12 mai.
Par SHOo, à 01:02
Dumb and Dumber (and Dumbest)

Samoanus torsus à poilus
Vivre à Auckland, en règle générale, coûte moins cher que vivre en France. Certes, il est plus aisé de manger de la junkfood que de vrais repas équilibrés, mais une fois les bons magasins repérés et la cure de peanut butter et d’Oreos faite, on s’en sort pas trop mal. Reste le problème du logement. L’immobilier est tellement hors de prix (deux fois plus cher en gros) que la colocation est passée dans les mœurs.
J’ai donc fini par partager un appartement avec 3 Samoans (plus Romain). Certes je n’aurai pas eu le loisir d’étudier les Maoris (pensez à rouler le R pour la prononciation), mais le Samoan, à mon sens, est tout aussi riche à observer.
Fiche technique :
Le Samoan se repère par plusieurs signes distinctifs :
-la carrure : Autant ces mous du bide de Maoris sont gras et flasques, autant le Samoan présente une peau ferme, une largeur d’épaules à faire soupirer les filles et une masse musculaire des plus imposantes. Et je vous mens pas, ils font tous plus de 100kg.
-les ornements : Du tour de bras au poster dans le dos en passant par les pectoraux et les mollets, le Samoan porte à merveille le tatouage. Ca doit être une marque de naissance, parce qu’ils ont tous de l’encre sous la peau.
-la couleur de peau (tannée) et des cheveux (noirs) et la largeur des épaules, mais ça je l’ai déjà dit, c’est juste que j’en bave encore.
Bon, là je ne vous parle que du Samoan mâle, puisque j’ai eu tout un défilé à la maison. Les filles sont pareilles, mais en un peu plus léger, un peu moins tatouées je crois, et un poil plus fines. Je n’en ai pas vues beaucoup, mais il semblerait que le Samoan se plaise à s’accoupler avec des petites asiatiques frêles et hystériques, sauf mes flatmates, qui eux préfèrent visiblement les Européennes. Enfin, après, chacun ses goûts…

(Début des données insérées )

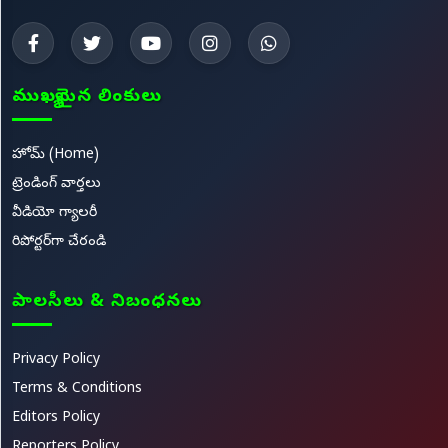
ముఖ్యమైన లింకులు
హోమ్ (Home)
ట్రెండింగ్ వార్తలు
వీడియో గ్యాలరీ
రిపోర్టర్‌గా చేరండి
పాలసీలు & నిబంధనలు
Privacy Policy
Terms & Conditions
Editors Policy
Reporters Policy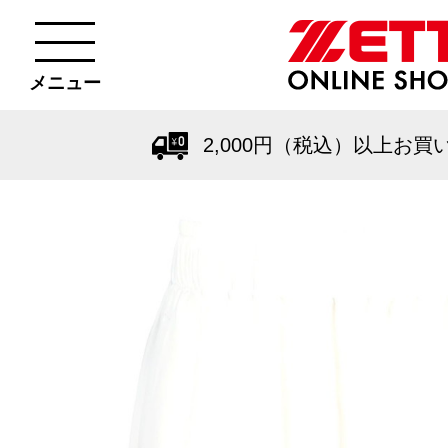
メニュー
2,000円（税込）以上お買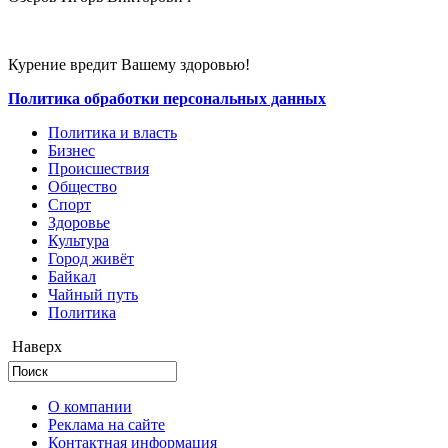
Курение вредит Вашему здоровью!
Политика обработки персональных данных
Политика и власть
Бизнес
Происшествия
Общество
Cпорт
Здоровье
Культура
Город живёт
Байкал
Чайный путь
Политика
Наверх
О компании
Реклама на сайте
Контактная информация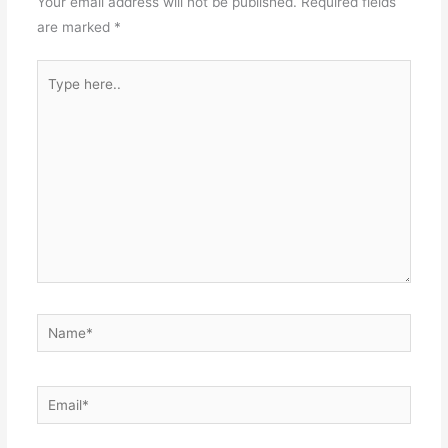
Your email address will not be published.
Required fields
are marked
*
Type
here..
Name*
Email*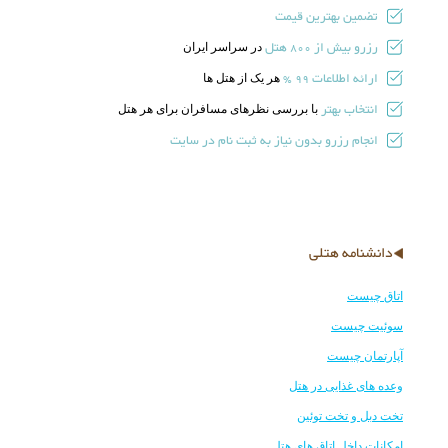
تضمین بهترین قیمت
رزرو بیش از
هتل
در سراسر ایران
800
ارائه اطلاعات
هر یک از هتل ها
99 %
انتخاب بهتر
با بررسی نظرهای مسافران برای هر هتل
انجام رزرو بدون نیاز به ثبت نام در سایت
دانشنامه هتلی
اتاق چیست
سوئیت چیست
آپارتمان چیست
وعده های غذایی در هتل
تخت دبل و تخت توئین
امکانات داخل اتاق های هتل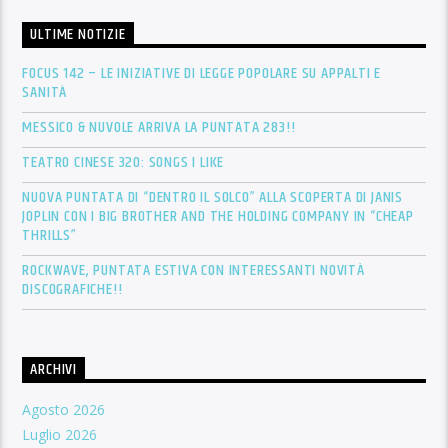
ULTIME NOTIZIE
FOCUS 142 – LE INIZIATIVE DI LEGGE POPOLARE SU APPALTI E
SANITÀ
MESSICO & NUVOLE ARRIVA LA PUNTATA 283!!
TEATRO CINESE 320: SONGS I LIKE
NUOVA PUNTATA DI “DENTRO IL SOLCO” ALLA SCOPERTA DI JANIS
JOPLIN CON I BIG BROTHER AND THE HOLDING COMPANY IN “CHEAP
THRILLS”
ROCKWAVE, PUNTATA ESTIVA CON INTERESSANTI NOVITÀ
DISCOGRAFICHE!!
ARCHIVI
Agosto 2026
Luglio 2026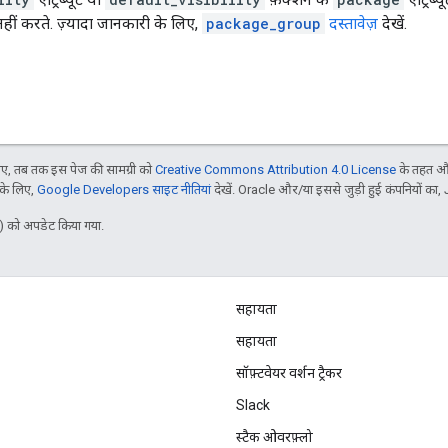
नहीं करते. ज़्यादा जानकारी के लिए,
package_group
दस्तावेज़
देखें.
, तब तक इस पेज की सामग्री को
Creative Commons Attribution 4.0 License
के तहत और
 के लिए,
Google Developers साइट नीतियां
देखें. Oracle और/या इससे जुड़ी हुई कंपनियों का, 
 को अपडेट किया गया.
सहायता
सहायता
सॉफ़्टवेयर वर्शन ट्रैकर
Slack
स्टैक ओवरफ़्लो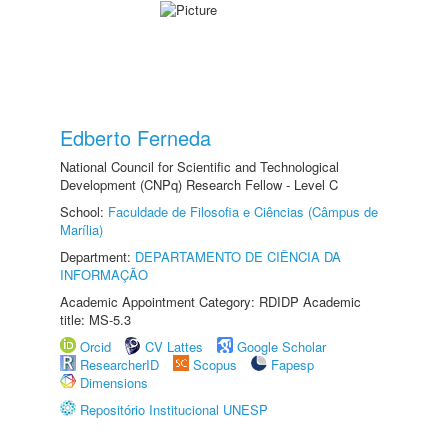
Edberto Ferneda
National Council for Scientific and Technological
Development (CNPq) Research Fellow - Level C
School:
Faculdade de Filosofia e Ciências (Câmpus de
Marília)
Department:
DEPARTAMENTO DE CIÊNCIA DA
INFORMAÇÃO
Academic Appointment Category: RDIDP Academic
title: MS-5.3
Orcid
CV Lattes
Google Scholar
ResearcherID
Scopus
Fapesp
Dimensions
Repositório Institucional UNESP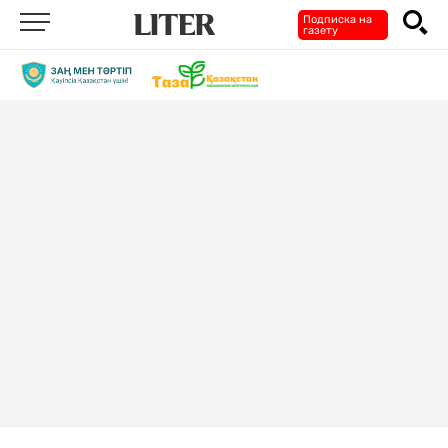
Подписка на
газету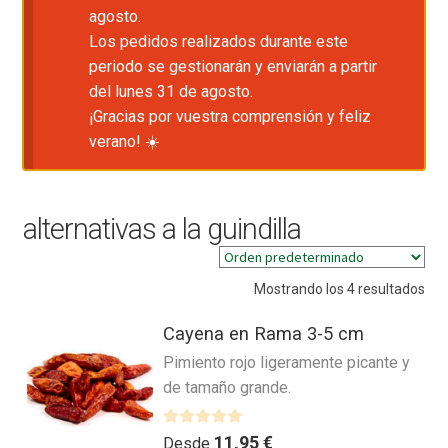
agosto.
Los pedidos realizados durante este
periodo se gestionarán y enviarán a partir
del lunes 31 de agosto.
¡Gracias por vuestra comprensión y feliz
verano! ☀️
alternativas a la guindilla
Mostrando los 4 resultados
Cayena en Rama 3-5 cm
Pimiento rojo ligeramente picante y
de tamaño grande.
V
11,95
€
Desde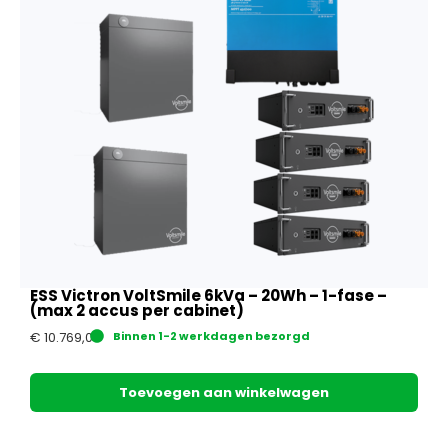
ESS Victron VoltSmile 6kVa – 20Wh – 1-fase –
(max 2 accus per cabinet)
€
10.769,00
Binnen 1-2 werkdagen bezorgd
Toevoegen aan winkelwagen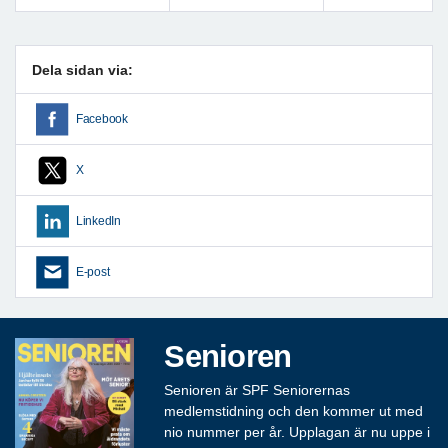
Föregående
Nästa
Dela sidan via:
Facebook
X
LinkedIn
E-post
Senioren
Senioren är SPF Seniorernas
medlemstidning och den kommer ut med
nio nummer per år. Upplagan är nu uppe i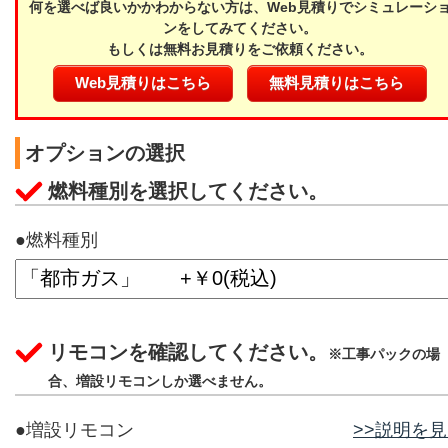
何を選べば良いかかわからない方は、Web見積りでシミュレーシ
ンをしてみてください。
もしくは無料お見積りをご依頼ください。
Web見積りはこちら
無料見積りはこちら
オプションの選択
燃料種別を選択してください。
●燃料種別
リモコンを確認してください。
※工事パックの場
合、増設リモコンしか選べません。
●増設リモコン
>>説明を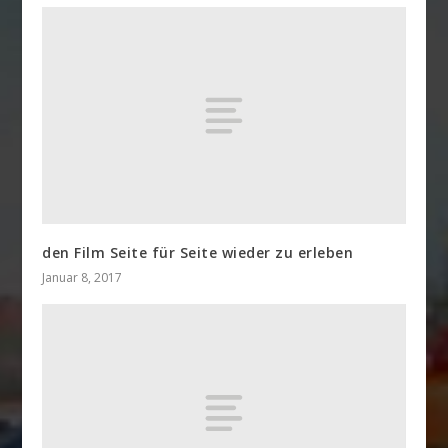
den Film Seite für Seite wieder zu erleben
Januar 8, 2017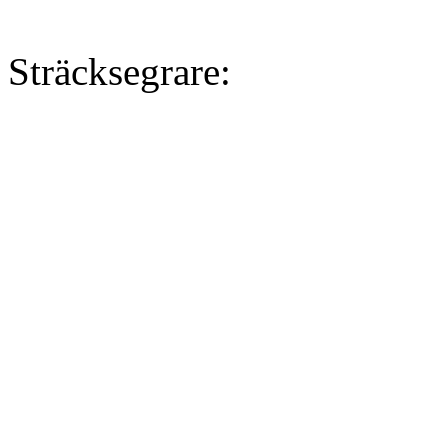
Sträcksegrare: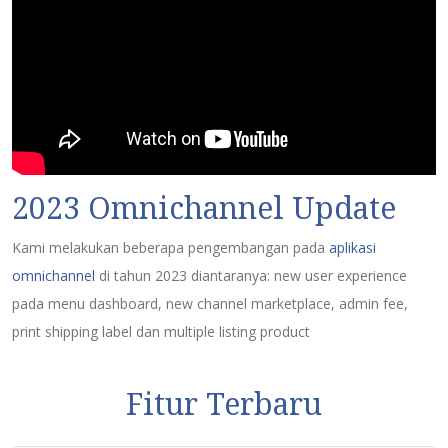
2023 Omnichannel Update
Kami melakukan beberapa pengembangan pada
aplikasi
omnichannel
di tahun 2023 diantaranya: new user experience
pada menu dashboard, new channel marketplace, admin fee,
print shipping label dan multiple listing product
Fitur Terbaru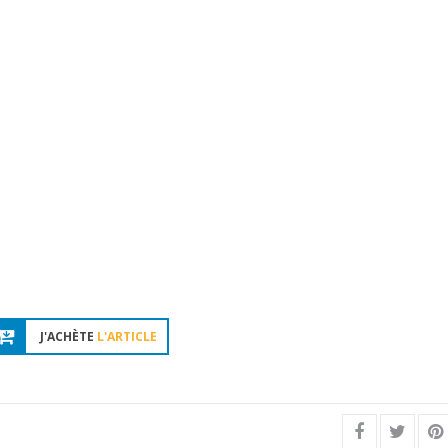
J'ACHÈTE
L'ARTICLE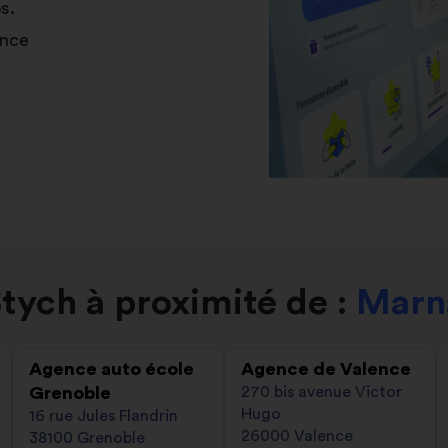
s.
ance
tych à proximité de :
Marn
Agence auto école
Agence de Valence
Grenoble
270 bis avenue Victor
Hugo
16 rue Jules Flandrin
26000 Valence
38100 Grenoble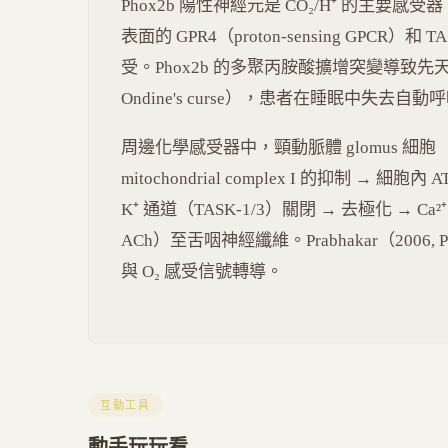
Phox2b 陽性神經元是 CO₂/H⁺ 的主要感受器（Gu
表面的 GPR4（proton-sensing GPCR）和 
受。Phox2b 的多聚丙胺酸擴增突變導致先
Ondine's curse），患者在睡眠中失去自
周邊化學感受器中，頸動脈體 glomus 細胞（typ
mitochondrial complex I 的抑制 → 細胞
K⁺ 通道（TASK-1/3）關閉 → 去極化 → C
ACh）至舌咽神經纖維。Prabhakar（2006, 
與 O₂ 感受信號轉導。
互動工具
動手玩玩看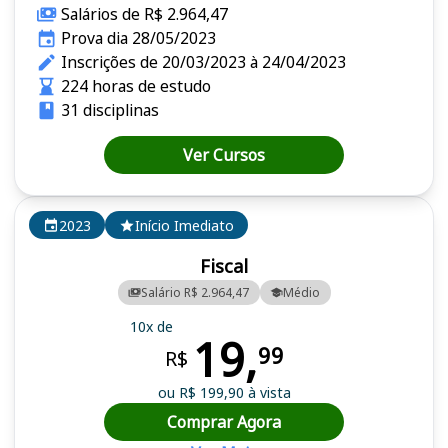
Salários de R$ 2.964,47
Prova dia 28/05/2023
Inscrições de 20/03/2023 à 24/04/2023
224 horas de estudo
31 disciplinas
Ver Cursos
2023
Início Imediato
Fiscal
Salário R$ 2.964,47
Médio
10x de
19,
99
R$
ou R$ 199,90 à vista
Comprar Agora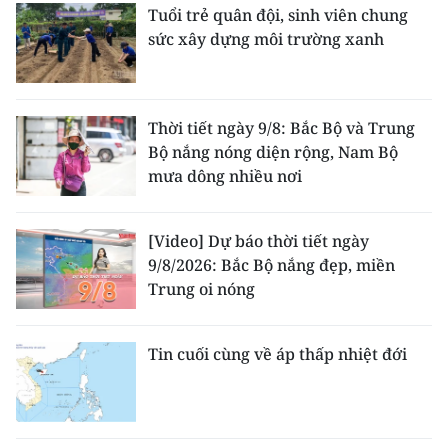
Tuổi trẻ quân đội, sinh viên chung
sức xây dựng môi trường xanh
Thời tiết ngày 9/8: Bắc Bộ và Trung
Bộ nắng nóng diện rộng, Nam Bộ
mưa dông nhiều nơi
[Video] Dự báo thời tiết ngày
9/8/2026: Bắc Bộ nắng đẹp, miền
Trung oi nóng
Tin cuối cùng về áp thấp nhiệt đới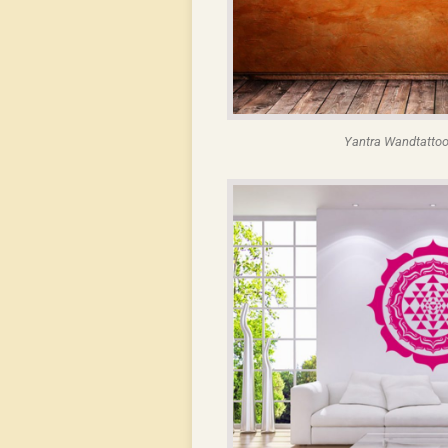
Yantra Wandtattoo 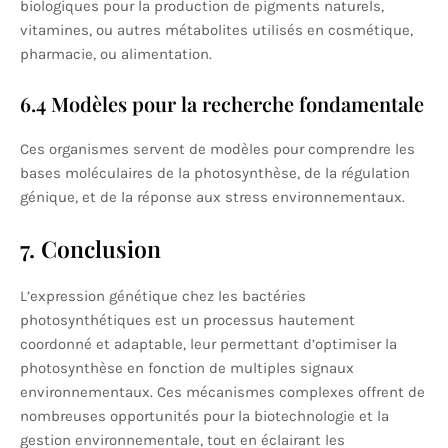
biologiques pour la production de pigments naturels,
vitamines, ou autres métabolites utilisés en cosmétique,
pharmacie, ou alimentation.
6.4 Modèles pour la recherche fondamentale
Ces organismes servent de modèles pour comprendre les
bases moléculaires de la photosynthèse, de la régulation
génique, et de la réponse aux stress environnementaux.
7. Conclusion
L’expression génétique chez les bactéries
photosynthétiques est un processus hautement
coordonné et adaptable, leur permettant d’optimiser la
photosynthèse en fonction de multiples signaux
environnementaux. Ces mécanismes complexes offrent de
nombreuses opportunités pour la biotechnologie et la
gestion environnementale, tout en éclairant les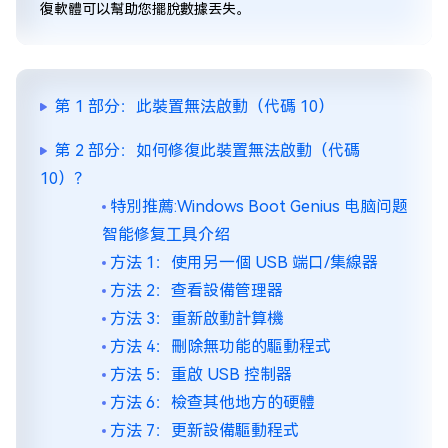
復軟體可以幫助您擺脫數據丟失。
第 1 部分：此裝置無法啟動（代碼 10）
第 2 部分：如何修復此裝置無法啟動（代碼
10）？
特別推薦:Windows Boot Genius 电脑问题
智能修复工具介绍
方法 1：使用另一個 USB 端口/集線器
方法 2：查看設備管理器
方法 3：重新啟動計算機
方法 4：刪除無功能的驅動程式
方法 5：重啟 USB 控制器
方法 6：檢查其他地方的硬體
方法 7：更新設備驅動程式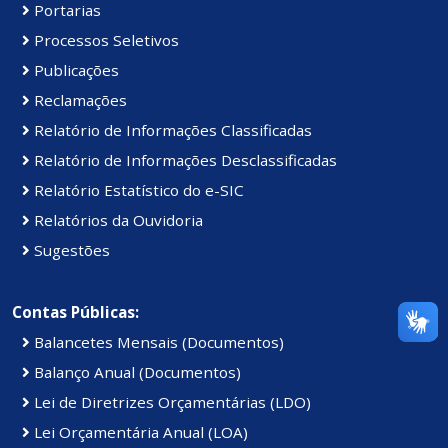
Portarias
Processos Seletivos
Publicações
Reclamações
Relatório de Informações Classificadas
Relatório de Informações Desclassificadas
Relatório Estatístico do e-SIC
Relatórios da Ouvidoria
Sugestões
Contas Públicas:
Balancetes Mensais (Documentos)
Balanço Anual (Documentos)
Lei de Diretrizes Orçamentárias (LDO)
Lei Orçamentária Anual (LOA)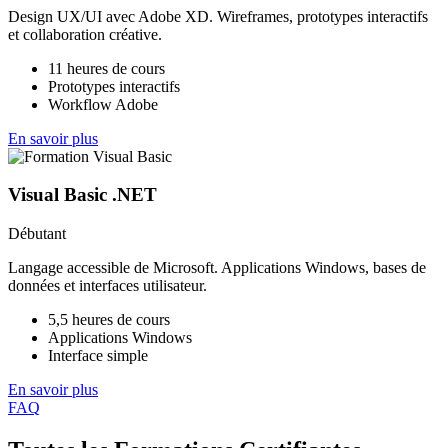
Design UX/UI avec Adobe XD. Wireframes, prototypes interactifs
et collaboration créative.
11 heures de cours
Prototypes interactifs
Workflow Adobe
En savoir plus
Visual Basic .NET
Débutant
Langage accessible de Microsoft. Applications Windows, bases de
données et interfaces utilisateur.
5,5 heures de cours
Applications Windows
Interface simple
En savoir plus
FAQ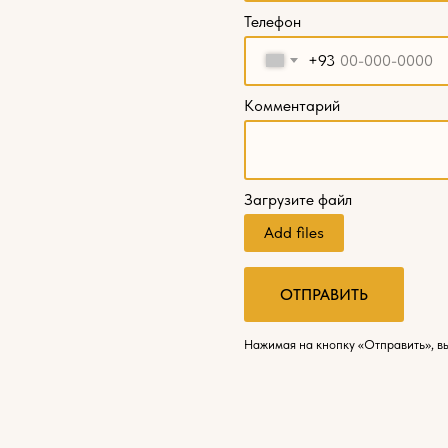
Телефон
+93
Комментарий
Загрузите файл
Add files
ОТПРАВИТЬ
Нажимая на кнопку «Отправить», в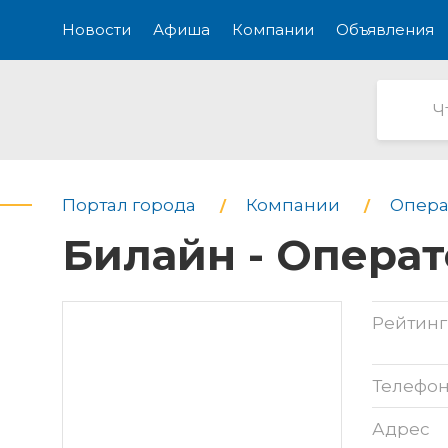
Новости
Афиша
Компании
Объявления
Портал города
Компании
Опера
Билайн - Операт
Рейтинг
Телефо
Адрес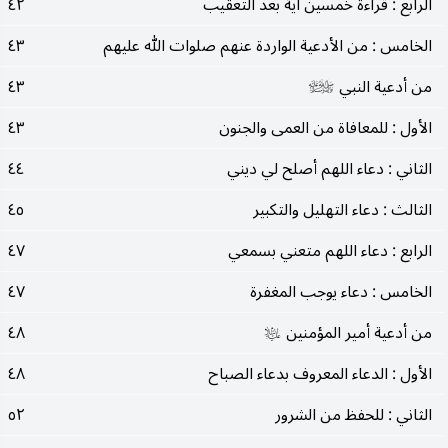
الرابع : قراءة خمسين آية بعد التعقيب
٤٢
الخامس : من الأدعية الواردة عنهم صلوات الله عليهم
٤٣
من أدعية النبي
٤٣
صلى‌الله‌عليه‌وآله‌وسلم
الأول : للمعافاة من العمى والجنون
٤٣
الثاني : دعاء اللهم أصلح لي ديني
٤٤
الثالث : دعاء التهليل والتكبير
٤٥
الرابع : دعاء اللهم متعني بسمعي
٤٧
الخامس : دعاء يوجب المغفرة
٤٧
من أدعية أمير المؤمنين
٤٨
عليه‌السلام
الأول : الدعاء المعروف بدعاء الصباح
٤٨
الثاني : للحفظ من الشرور
٥٢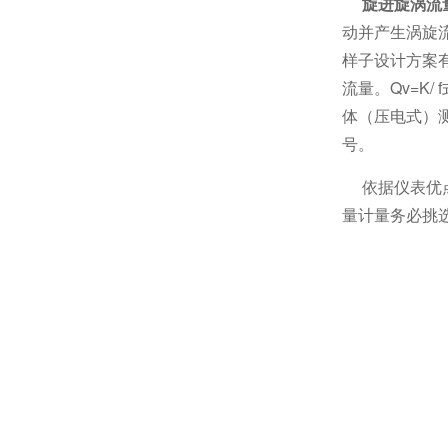
旋进旋涡流
动并产生涡旋
样子设计方案
流量。Qv=K
体（压电式）
号。
依据仪表优点
量计量务必挑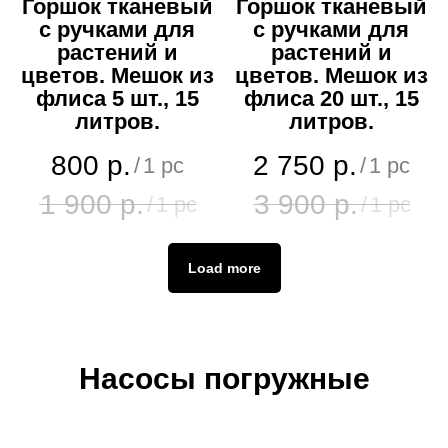
Горшок тканевый
Горшок тканевый
с ручками для
с ручками для
растений и
растений и
цветов. Мешок из
цветов. Мешок из
флиса 5 шт., 15
флиса 20 шт., 15
литров.
литров.
800
р.
2 750
р.
/
1 pc
/
1 pc
1 900
р.
3 900
р.
/
1 pc
/
1 pc
Load more
Насосы погружные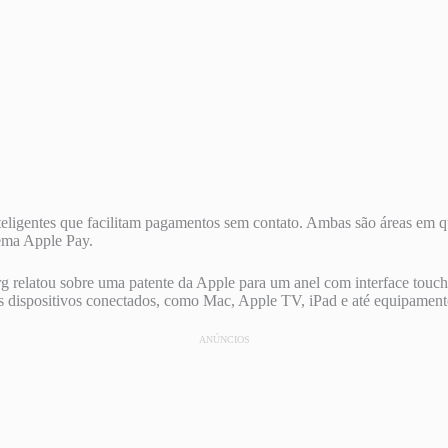
gentes que facilitam pagamentos sem contato. Ambas são áreas em que
ema Apple Pay.
g relatou sobre uma patente da Apple para um anel com interface touch
 dispositivos conectados, como Mac, Apple TV, iPad e até equipamentos
ANÚNCIOS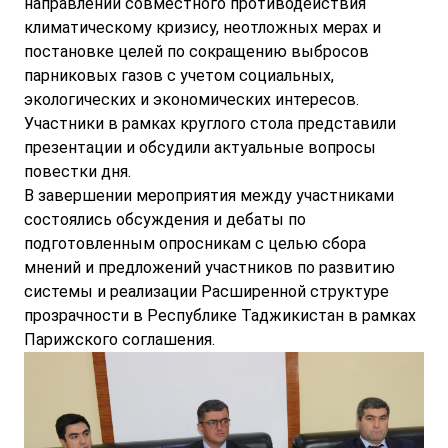
направлении совместного противодействия
климатическому кризису, неотложных мерах и
постановке целей по сокращению выбросов
парниковых газов с учетом социальных,
экологических и экономических интересов.
Участники в рамках круглого стола представили
презентации и обсудили актуальные вопросы
повестки дня.
В завершении мероприятия между участниками
состоялись обсуждения и дебаты по
подготовленным опросникам с целью сбора
мнений и предложений участников по развитию
системы и реализации Расширенной структуре
прозрачности в Республике Таджикистан в рамках
Парижского соглашения.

Traditions et comportement :
Il est un fait remarquable au sein de la communauté samoane : on a la fâcheuse tendance d’appeler ses enfants d’après un proche. Du coup, ils s’appellent tous pareil ! Ainsi, Pati s’appelle Albert pour honorer son cousin, le frère de Mia, lui-même s’appelant également Jerry d’après son oncle, le père de Pati. Déjà, c’est pas simple.
Autre tendance générale : il semblerait que pas mal d’entre eux aient fait de la prison pour calmer les ardeurs juvéniles de ces messieurs…
Et en parlant d’hardeurs et de juvéniles, nous arrivons à une autre coutume étrange : faire des enfants à tout va, dans des conditions plus ou moins sombres, mais plus ou moins excusées (selon eux) par le fait qu’ils ont tous un sacré penchant (tellement qu’ils en tomberaient) pour les sorties nocturnes plutôt bien arrosées, sur fond de R’n’B (« shake that ass girl »).


Alors il est vrai que ça peut faire un peu peur comme ça, partager un appart’ avec trois de ces espèces de colossaux bad guys.
Seulement voilà, tel Samson et ses cheveux, les Samoans ont leurs points faibles qui font s’effondrer tout le mythe. Ils écoutent du Elton John (et autre chanson d’amûûûûr) qu’ils chantent langoureusement quand ils vont au karaoké. Et s’ils se déchaînent un samedi soir, ça ne les empêchera pas d’aller à l’église comme tous les dimanches matin. Et laissez-moi vous dire qu’un Samoan en costard, c’est hot. Pardon, je m’égare. Enfin, en costard normal, parce que j’avoue que je ne suis pas plus sensible que ça au costume + traditionnel (veste de costume et… pagne long –ouais, jupe quoi).
Je passe plein d’autres petits détails comme le fait qu’ils ne savent pas vraiment compter (voir post à venir sur Wellington), qu’ils excellent en xbox mais renient Nintendo, sont super nuls en anatomie, et qu’ils sont fans de rugby.
Mais c’est tellement facile de vivre avec eux. Je passerai des heures à les regarder être eux-mêmes… Et quand ils rient tous les trois, je les aime.